INTRODUCTION: Spatially restricted gene expression circumvents the gene expression and gene vector problem by enabling localized amplification. The objective of this study is to construct a spatially restricted gene expression for liver cancer therapy based upon the MFH-absorbing properties of PEI- Mn0.5zn0.5Fe2o4, gene therapy and radiation. METHODS: Mn0.5zn0.5Fe2O4 (MZF) magnetic nanoparticles were prepared by an improved chemical co-precipitation method, modified by polyethylene imine (PEI), and then the structure, modification characters, biocompatibility, temperature rise and control ability and binding efficiency of the plasmid were characterized. Then, the dual-promoter plasmid PCDNA3.1-EGR1-HSP70-HSVTK was constructed. The recombinant vectors were identified by enzyme digestion analysis and DNA sequencing.
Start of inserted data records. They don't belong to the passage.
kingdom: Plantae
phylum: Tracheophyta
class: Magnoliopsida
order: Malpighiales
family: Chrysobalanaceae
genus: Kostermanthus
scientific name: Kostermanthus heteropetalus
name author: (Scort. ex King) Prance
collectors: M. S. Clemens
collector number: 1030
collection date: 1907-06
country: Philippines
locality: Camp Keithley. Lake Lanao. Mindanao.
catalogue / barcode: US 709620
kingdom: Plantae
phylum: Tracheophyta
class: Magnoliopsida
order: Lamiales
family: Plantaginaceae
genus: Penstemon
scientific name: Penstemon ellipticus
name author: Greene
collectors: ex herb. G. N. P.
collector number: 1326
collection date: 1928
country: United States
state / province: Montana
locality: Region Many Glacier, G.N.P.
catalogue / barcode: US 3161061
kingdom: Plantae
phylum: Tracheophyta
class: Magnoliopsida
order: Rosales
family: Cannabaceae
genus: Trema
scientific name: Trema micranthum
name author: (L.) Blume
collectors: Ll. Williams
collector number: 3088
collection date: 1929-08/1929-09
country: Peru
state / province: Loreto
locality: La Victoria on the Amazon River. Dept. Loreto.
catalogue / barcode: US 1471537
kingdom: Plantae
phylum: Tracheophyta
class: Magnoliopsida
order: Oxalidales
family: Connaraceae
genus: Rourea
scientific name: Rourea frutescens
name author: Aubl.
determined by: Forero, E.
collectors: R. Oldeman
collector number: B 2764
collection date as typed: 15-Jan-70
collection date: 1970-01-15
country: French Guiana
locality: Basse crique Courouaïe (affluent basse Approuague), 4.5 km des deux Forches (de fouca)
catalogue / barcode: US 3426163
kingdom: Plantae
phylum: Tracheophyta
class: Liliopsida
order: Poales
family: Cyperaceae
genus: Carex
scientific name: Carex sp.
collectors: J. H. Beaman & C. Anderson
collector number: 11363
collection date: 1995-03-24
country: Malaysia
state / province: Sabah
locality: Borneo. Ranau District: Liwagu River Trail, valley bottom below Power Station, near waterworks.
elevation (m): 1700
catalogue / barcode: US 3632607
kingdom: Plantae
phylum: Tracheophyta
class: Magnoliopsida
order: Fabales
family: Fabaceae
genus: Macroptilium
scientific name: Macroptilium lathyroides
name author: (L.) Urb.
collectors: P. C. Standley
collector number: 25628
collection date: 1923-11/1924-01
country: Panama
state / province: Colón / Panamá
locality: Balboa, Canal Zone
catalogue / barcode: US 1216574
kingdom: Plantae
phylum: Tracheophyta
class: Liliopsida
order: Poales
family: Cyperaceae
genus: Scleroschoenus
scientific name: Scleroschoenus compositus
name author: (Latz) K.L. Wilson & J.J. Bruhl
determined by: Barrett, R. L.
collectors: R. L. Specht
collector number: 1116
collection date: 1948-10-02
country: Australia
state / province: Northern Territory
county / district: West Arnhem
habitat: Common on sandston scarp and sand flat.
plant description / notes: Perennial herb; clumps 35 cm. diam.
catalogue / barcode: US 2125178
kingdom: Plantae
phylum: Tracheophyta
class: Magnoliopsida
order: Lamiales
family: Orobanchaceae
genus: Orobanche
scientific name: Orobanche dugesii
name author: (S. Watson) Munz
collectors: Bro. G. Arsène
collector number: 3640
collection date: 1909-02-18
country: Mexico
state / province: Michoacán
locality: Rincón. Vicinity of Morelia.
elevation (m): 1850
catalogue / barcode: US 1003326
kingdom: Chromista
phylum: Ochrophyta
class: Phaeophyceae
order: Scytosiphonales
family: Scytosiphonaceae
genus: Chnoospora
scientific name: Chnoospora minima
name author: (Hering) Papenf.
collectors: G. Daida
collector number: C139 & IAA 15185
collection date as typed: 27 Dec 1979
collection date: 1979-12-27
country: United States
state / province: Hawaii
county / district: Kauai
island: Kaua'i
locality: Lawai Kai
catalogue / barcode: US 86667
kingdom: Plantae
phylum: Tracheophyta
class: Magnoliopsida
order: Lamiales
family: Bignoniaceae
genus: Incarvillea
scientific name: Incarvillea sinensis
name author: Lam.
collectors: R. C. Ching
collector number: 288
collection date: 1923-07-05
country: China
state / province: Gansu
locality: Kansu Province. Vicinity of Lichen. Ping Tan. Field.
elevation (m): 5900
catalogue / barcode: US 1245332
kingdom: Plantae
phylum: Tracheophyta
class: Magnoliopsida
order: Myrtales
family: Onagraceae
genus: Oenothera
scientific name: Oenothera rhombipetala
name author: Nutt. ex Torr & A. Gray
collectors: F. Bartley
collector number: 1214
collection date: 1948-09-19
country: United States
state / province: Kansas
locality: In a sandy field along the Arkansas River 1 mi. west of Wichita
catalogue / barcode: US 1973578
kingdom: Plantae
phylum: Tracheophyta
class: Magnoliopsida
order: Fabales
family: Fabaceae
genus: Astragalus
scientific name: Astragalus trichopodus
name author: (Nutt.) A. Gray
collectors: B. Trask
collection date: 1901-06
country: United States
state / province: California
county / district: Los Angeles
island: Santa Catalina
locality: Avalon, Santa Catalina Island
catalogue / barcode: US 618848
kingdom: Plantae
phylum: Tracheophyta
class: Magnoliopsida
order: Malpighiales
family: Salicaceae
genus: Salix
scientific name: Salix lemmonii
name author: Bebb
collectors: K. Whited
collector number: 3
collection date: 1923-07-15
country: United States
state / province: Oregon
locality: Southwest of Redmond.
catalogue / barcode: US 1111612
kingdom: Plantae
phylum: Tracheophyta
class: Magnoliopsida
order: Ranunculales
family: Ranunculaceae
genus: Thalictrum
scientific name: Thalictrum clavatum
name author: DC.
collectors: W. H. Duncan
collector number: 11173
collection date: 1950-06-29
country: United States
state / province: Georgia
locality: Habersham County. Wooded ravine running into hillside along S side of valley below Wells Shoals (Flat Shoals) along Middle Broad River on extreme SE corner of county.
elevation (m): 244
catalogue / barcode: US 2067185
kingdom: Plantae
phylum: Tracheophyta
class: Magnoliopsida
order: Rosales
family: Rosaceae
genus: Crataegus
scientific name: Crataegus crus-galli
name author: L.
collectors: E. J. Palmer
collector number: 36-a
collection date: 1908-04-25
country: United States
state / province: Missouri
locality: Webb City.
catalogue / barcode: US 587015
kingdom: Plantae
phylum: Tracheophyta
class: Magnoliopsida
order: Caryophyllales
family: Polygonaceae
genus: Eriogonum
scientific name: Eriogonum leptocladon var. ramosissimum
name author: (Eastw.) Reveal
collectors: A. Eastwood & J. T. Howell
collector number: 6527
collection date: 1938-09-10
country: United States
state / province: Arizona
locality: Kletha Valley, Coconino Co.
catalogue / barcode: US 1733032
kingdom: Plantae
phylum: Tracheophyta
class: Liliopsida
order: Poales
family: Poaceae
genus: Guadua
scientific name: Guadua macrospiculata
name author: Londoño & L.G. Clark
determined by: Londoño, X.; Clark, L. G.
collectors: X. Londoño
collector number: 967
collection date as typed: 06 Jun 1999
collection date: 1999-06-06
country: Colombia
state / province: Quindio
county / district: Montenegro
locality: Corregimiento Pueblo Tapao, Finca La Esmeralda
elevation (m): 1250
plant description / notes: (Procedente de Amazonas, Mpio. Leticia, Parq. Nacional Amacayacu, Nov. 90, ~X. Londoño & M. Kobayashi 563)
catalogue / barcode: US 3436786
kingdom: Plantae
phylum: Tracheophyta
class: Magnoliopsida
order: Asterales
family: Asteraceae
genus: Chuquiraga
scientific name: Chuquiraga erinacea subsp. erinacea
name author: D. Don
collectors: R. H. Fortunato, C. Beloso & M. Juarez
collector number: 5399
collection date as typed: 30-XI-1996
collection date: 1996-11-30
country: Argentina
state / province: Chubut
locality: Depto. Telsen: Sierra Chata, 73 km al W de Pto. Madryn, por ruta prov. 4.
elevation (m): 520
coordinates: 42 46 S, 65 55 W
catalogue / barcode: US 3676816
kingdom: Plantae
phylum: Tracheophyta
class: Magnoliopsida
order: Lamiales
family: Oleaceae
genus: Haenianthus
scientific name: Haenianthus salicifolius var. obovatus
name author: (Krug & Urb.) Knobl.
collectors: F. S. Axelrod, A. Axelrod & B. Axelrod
The TK gene expression level was detected by realtime-PCR assay in HEK293 cells. Also, the HSV-TK gene expression was detected in SMMC7721 cells with the help of PEI-Mn0.5Zn0.5Fe2O4. In vitro anti-tumor experiment, MTT assay and flow cytometry were used to evaluate the therapeutic effects of the cultured SMMC7721 cells treated by different ways. In vivo anti-tumor experiment, the xenografted mice were treated by different ways for three times to detect the antitumor effect. RESULTS: The Mn0.5Zn0.5Fe2O4 magnetic nanoparticles could be successfully prepared through improved co-precipitation process and showed good biocompatibility. And PEI had been coated on MZF complex. The modified PEI-MZF presented favorable dispensability, responsibility to magnetism, good loading capability and transfect capability. Also, pCDNA3.1-Egr1-Hsp70-HSVTK plasmid had been constructed successfully and could be induced by heat and irradiation. It would be used for further target gene therapy research. The antitumor results in vitro showed: The therapeutic effects of nanosized PEI-MZF-HSV-TK complex could significantly inhibit the proliferation of cultured liver cancer cells (SMC7721), induce cell apoptosis and had a prominent cell cycle disturbance in the S phase in vitro. The results in vivo showed: The combined therapy induced by PEI-MZF-HSV-TK could inhabit the growth of hepatocellular carcinoma xenografts by killing and inhabiting the proliferation of the tumor cells. CONCLUSION: The novel site-directed heat/radiation-inducible expression system based upon the hyperthermia (by MFH) and radiation possessed superior antitumor effect in vivo and in vitro.